The LLC or limited liability company is a business organization that dates back to the late 1800s, but gained popularity in the United States after Wyoming created the first statute in 1977. It was based on an 1892 German law and went beyond "partnership associations" several states had enacted in the late 1800s. The LLC form spread rapidly among small businesses after the Internal Revenue Service issued rules about taxation, although the IRS still does not recognize the LLC as a taxable entity.

All States Allow

Most states that adopted LLC laws allowed those businesses to have one or more owners, called members.
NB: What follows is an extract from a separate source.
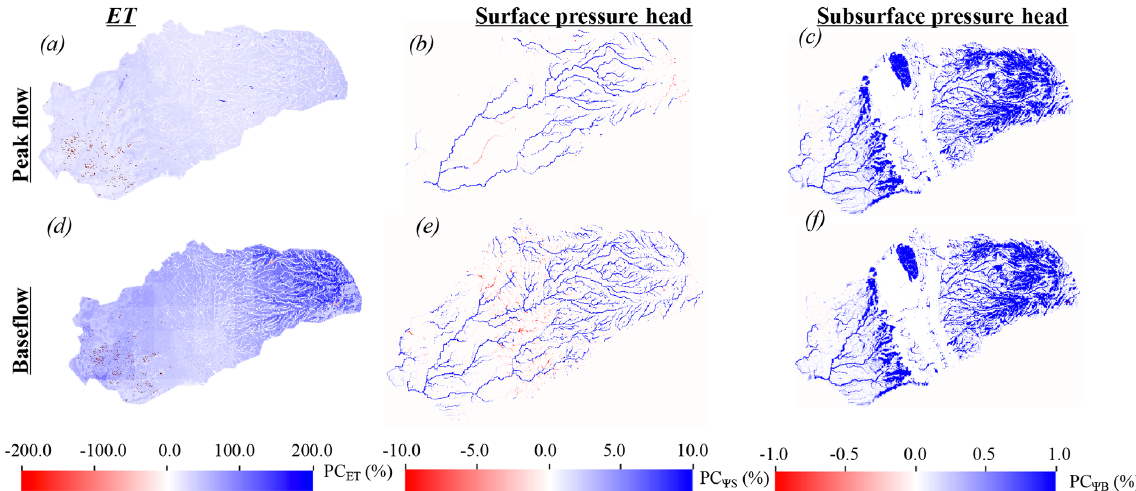
Figure 7. Comparisons between EoC dry water year (WY) and the historical dry WY peak flow and baseflow spatial distributions of percent ) pressure heads. Regions in red correspond to areas with smaller fluxes changes in ET (PC ET ), surface water (PC (cid:57) ), and subsurface (PC (cid:57) B S or pressure heads in the EoC compared to the historical ones, whereas regions in blue correspond to areas with larger fluxes or pressure heads in the EoC compared to the historical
The last holdout to a single-member LLC was Massachusetts, which adopted its law on March 5, 2003. Prior to that time, the state required LLCs to have at least two members, a requirement that often was evaded by an owner naming a spouse as a second member.

Most Popular Form

Now that all states and the District of Columbia allow single-member LLCs, it is the most popular of all LLCs. It can consist of one individual, operating as a sole proprietor with or without employees, or can be a corporation forming a single-member LLC to gain some specific protection of assets. There still are variations in state laws, although most conform to a uniform standard.

Protection Challenges

All LLCs shield personal assets of members against liabilities from actions of the LLC, but this protection for single-member LLCs has been challenged in some court cases. A Colorado court, for instance, held that a single-member LLC did not protect assets when the member filed bankruptcy. Other decisions have allowed courts to dissolve single-member LLCs or foreclose on a single member's assets. Nevada and Wyoming have changed LLC laws to allow creditors to get only the single-member's assets in the LLC and not personal assets.

Tax Issues

LLC profits "flow through" to the owner without taxes. The IRS taxes single-member LLCs as "disregarded entities" or essentially sole proprietorships unless the member elects otherwise. A single-member LLC can choose to be taxed as a corporation, either an S class where profits continue to flow to the member or a C type where a corporation files corporate taxes. An individual owning a single-member LLC files only personal income taxes, but if it has employees must also file federal Social Security, Medicare and unemployment taxes for those employees.